MOFCOM mentioned the strong brand effect as entry barrier to the fruit juice market to satisfy its burden of proof. • Otherwise, the MOFCOM did not prove that the merging parties have both the incentive and the ability to bundle and tie the products in order to leverage market power from one market into another, i.e. to foreclose competitors to enter the juice market. • No indication of how the rebuttal from the merging party was considered
It sounds that MOFCOM has crafted a narrow market definition to address competition concerns with foreclosure effect but did not pay attention to the fact that it entails more burden of proof. • In fact, a narrow market definition is not necessary for antitrust authorities to address anticompetitive concerns. Since government claimed that there were strong brand effect, however, a presumption of unilateral effect might be possible if pre-merger there was sufficient local competition between the two brands.

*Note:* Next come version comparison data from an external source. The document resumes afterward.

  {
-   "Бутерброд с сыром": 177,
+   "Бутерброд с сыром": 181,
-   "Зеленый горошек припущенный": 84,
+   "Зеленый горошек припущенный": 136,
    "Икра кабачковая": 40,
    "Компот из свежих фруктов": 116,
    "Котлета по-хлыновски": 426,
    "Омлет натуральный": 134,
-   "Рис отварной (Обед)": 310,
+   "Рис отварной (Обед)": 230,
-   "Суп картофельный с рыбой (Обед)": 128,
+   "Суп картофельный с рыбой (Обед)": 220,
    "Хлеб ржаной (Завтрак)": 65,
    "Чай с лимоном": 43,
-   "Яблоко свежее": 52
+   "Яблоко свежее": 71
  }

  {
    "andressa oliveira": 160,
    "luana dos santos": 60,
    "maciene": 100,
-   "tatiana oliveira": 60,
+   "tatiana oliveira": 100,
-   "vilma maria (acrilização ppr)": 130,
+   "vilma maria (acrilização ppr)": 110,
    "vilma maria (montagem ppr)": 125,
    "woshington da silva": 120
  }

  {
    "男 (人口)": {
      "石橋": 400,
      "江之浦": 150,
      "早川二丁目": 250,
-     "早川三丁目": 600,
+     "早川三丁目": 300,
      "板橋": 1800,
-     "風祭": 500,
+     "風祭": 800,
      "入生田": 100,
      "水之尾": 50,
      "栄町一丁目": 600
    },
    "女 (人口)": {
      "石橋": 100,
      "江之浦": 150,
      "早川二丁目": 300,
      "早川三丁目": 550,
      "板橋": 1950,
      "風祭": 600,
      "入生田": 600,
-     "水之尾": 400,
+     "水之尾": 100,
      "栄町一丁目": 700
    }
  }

Mitsubishi Rayon/Lucite • The MOFCOM defined MMA as the relevant product market and calculated the post-merger market share of the merged party as 64% and thus presumed that post-merger Mitsubishi Rayon/Lucite has significant market power. Indeed, the MOFCOM strongly depended on this high market share to establish a prima facie case. • An interesting issue related to calculation of market share was that a German producer was due to production in late 2009 but this new capacity was not taken into account. If so, market share would be less than 40%.

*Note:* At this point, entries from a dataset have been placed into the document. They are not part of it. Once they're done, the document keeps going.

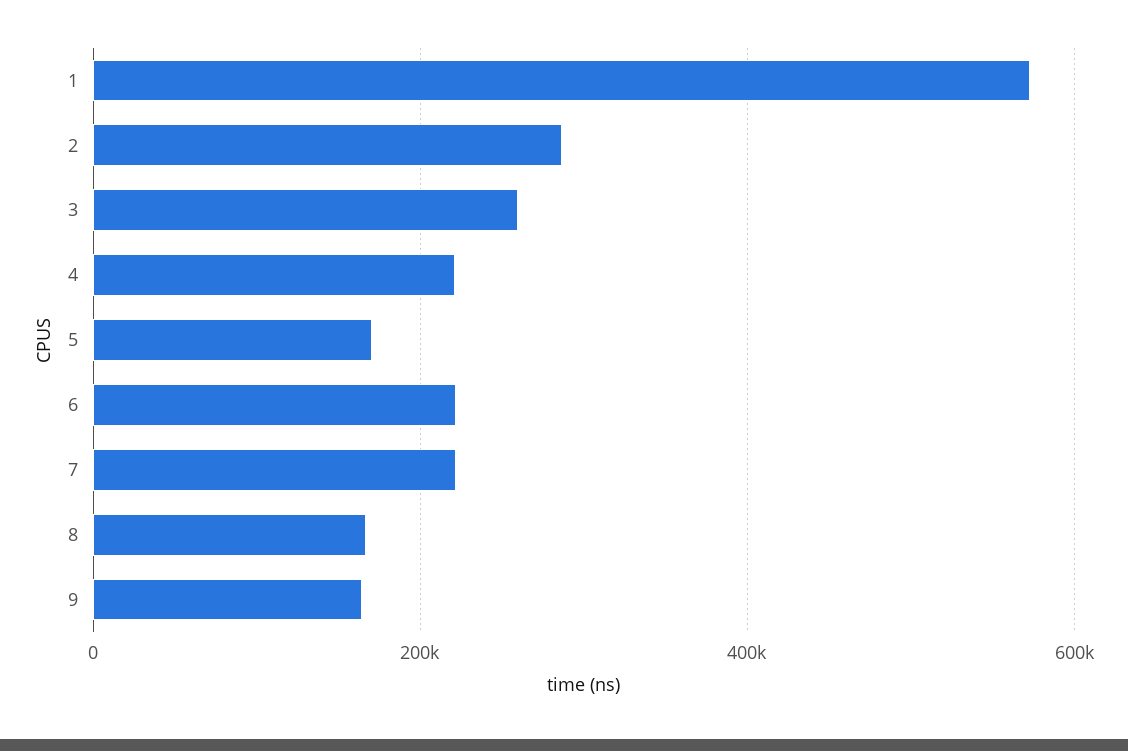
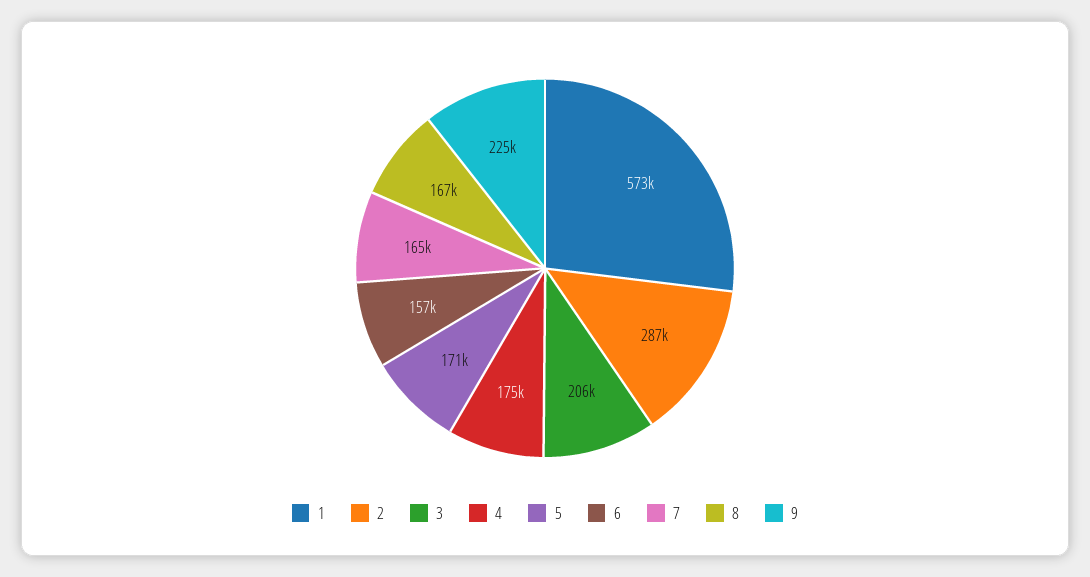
  {
    "1": 573000,
    "2": 287000,
-   "3": 260000,
+   "3": 206000,
-   "4": 220000,
+   "4": 175000,
    "5": 171000,
-   "6": 220000,
+   "6": 157000,
-   "7": 220000,
+   "7": 165000,
    "8": 167000,
-   "9": 160000
+   "9": 225000
  }

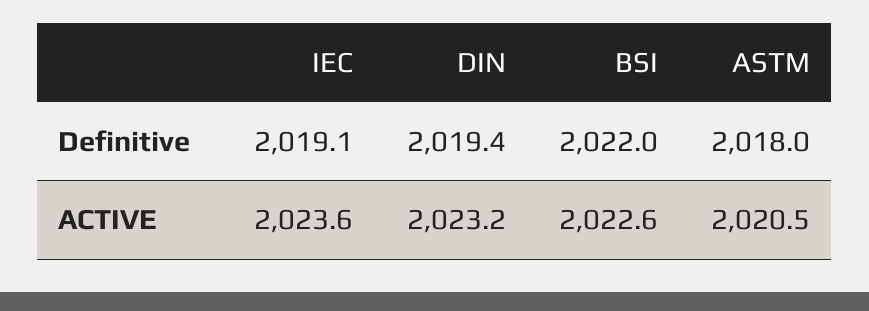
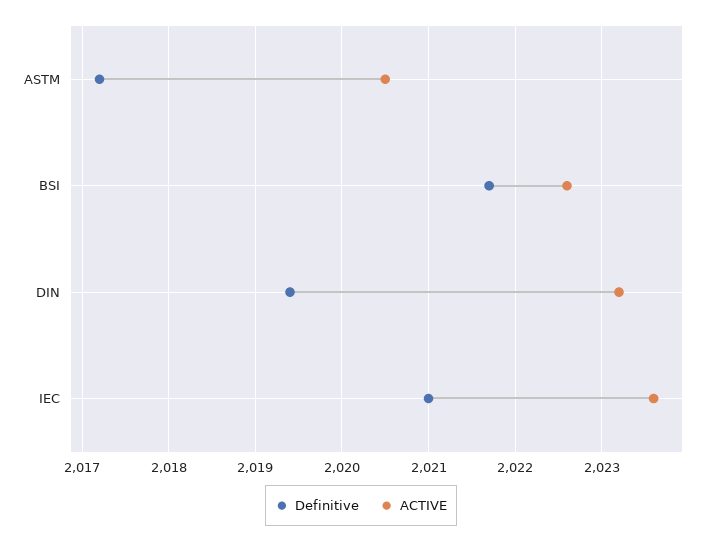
  {
    "Definitive": {
-     "IEC": 2019.1,
+     "IEC": 2021,
      "DIN": 2019.4,
-     "BSI": 2022,
+     "BSI": 2021.7,
-     "ASTM": 2018
+     "ASTM": 2017.2
    },
    "ACTIVE": {
      "IEC": 2023.6,
      "DIN": 2023.2,
      "BSI": 2022.6,
      "ASTM": 2020.5
    }
  }

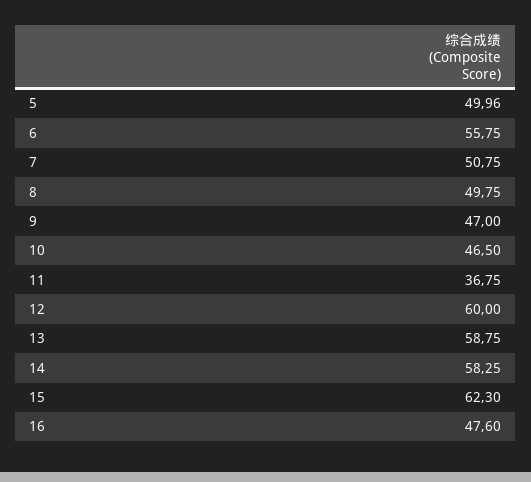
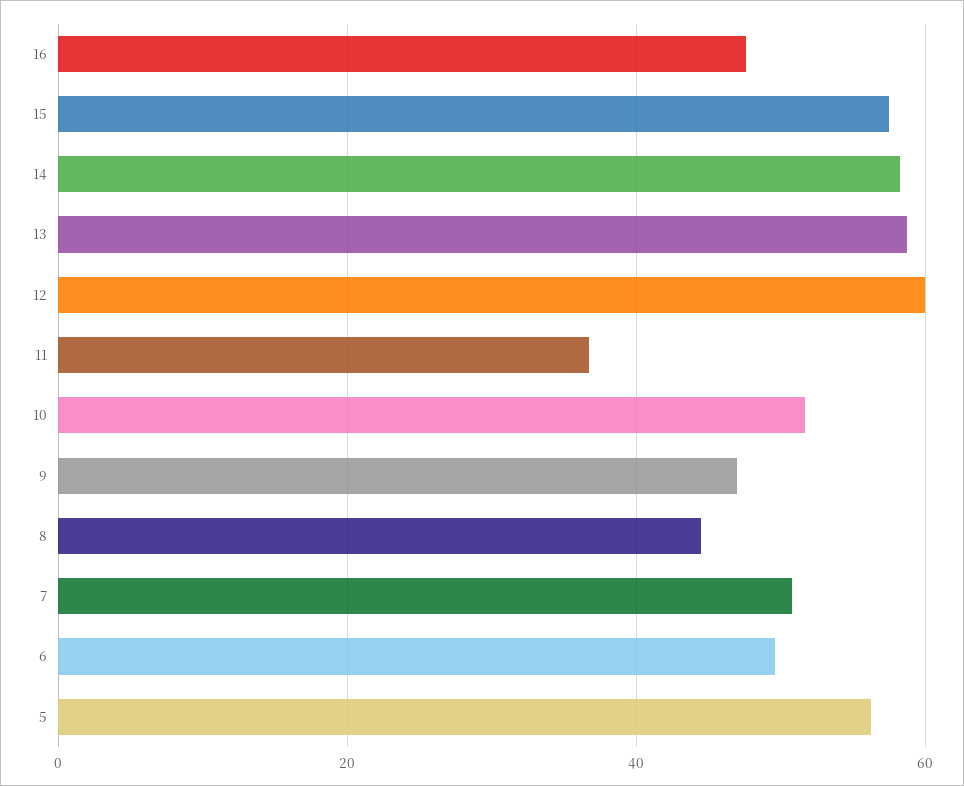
  {
-   "5": 49.96,
+   "5": 56,
-   "6": 55.75,
+   "6": 50,
    "7": 50.75,
-   "8": 49.75,
+   "8": 44,
    "9": 47,
-   "10": 46.5,
+   "10": 52,
    "11": 36.75,
    "12": 60,
    "13": 58.75,
    "14": 58.25,
-   "15": 62.3,
+   "15": 58,
    "16": 47.6
  }

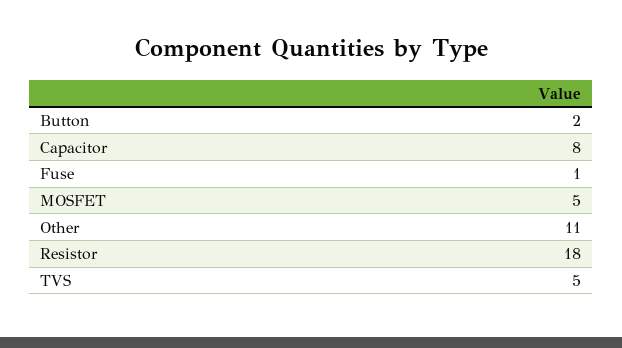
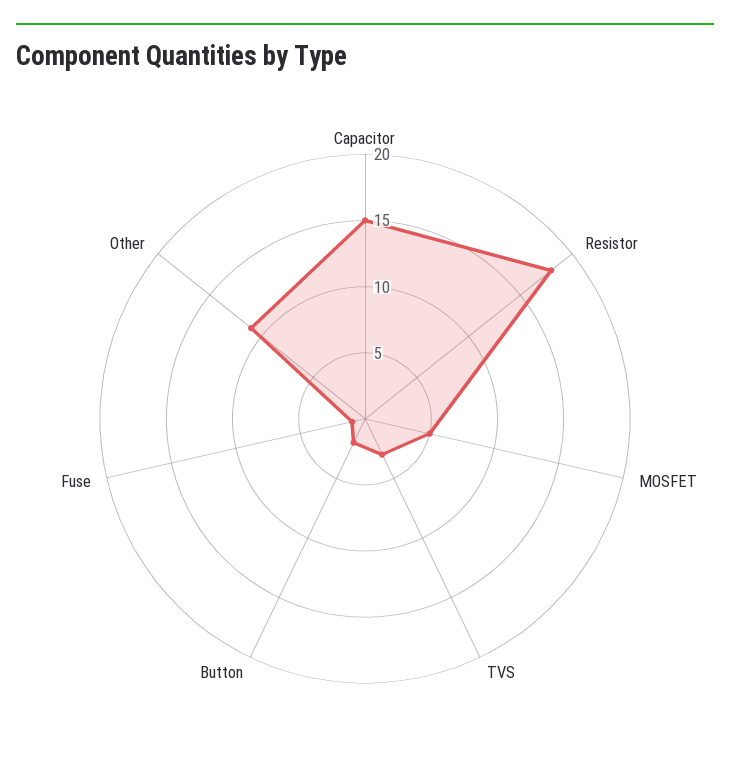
  {
    "Button": 2,
-   "Capacitor": 8,
+   "Capacitor": 15,
    "Fuse": 1,
    "MOSFET": 5,
    "Other": 11,
    "Resistor": 18,
-   "TVS": 5
+   "TVS": 3
  }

The MOFCOM presumed two competition concerns: one was horizontal effect, that is the merged party might eliminate or restrict competition unilaterally due to its market power in the MMA market. • The MOFCOM was also concerned by vertical effect: the merged party might leverage its market power in the MMA market to the downstream markets and foreclose competition in these markets. • Again the Decision provided no evidence to proof both the unilateral effect and the foreclosure effect and no indication of the rebuttal process.
Patterns and Implications • To establish a prima facie case, the MOFCOM tended to rely on high market shares to presume market power (Art. 16 of AML). There was no indication whether other evidence such as concentration level and other structural factors were considered (Art. 15 of AML). This is not necessarily bad given its enforcement capability. But such an enforcement strategy implies that significant part of the burden of proof will shift to the merging party. Therefore, a due procedure is important allowing proper rebuttal process.
The MOFCOM has dealt with both horizontal (collusive effect in the InBev/AB and unilateral effect in Mitsubishi Rayon/Lucite) as well as non-horizontal mergers, but it presumed more often foreclosure effects (Coca-Cola/Huiyuan and Mitsubishi Rayon/Lucite) without realizing the necessary and heavy burden of proof for such presumptions of competition harms.
Both behavior and structural remedies were imposed by MOFCOM, which might be a problem from enforcement perspective because behavior remedies are usually more difficult to enforce. • MOFCOM has obviously consulted the decisions of other jurisdictions but in the meantime addressed local competition concerns. Indeed, so far decisions are largely consistent with international practice even though the decision process needs to improve.
The MOFCOM is obviously developing its capability to deal with cases verypromptly, e.g. reasoning is becoming more solid with increasingly more economic analysis, more and more information was released and so on. • Of course, information disclosure is one aspect that China’s antitrust authorities should and can improve in a short-term period. More generally, building a due process with a proper rebuttal process is particularly important.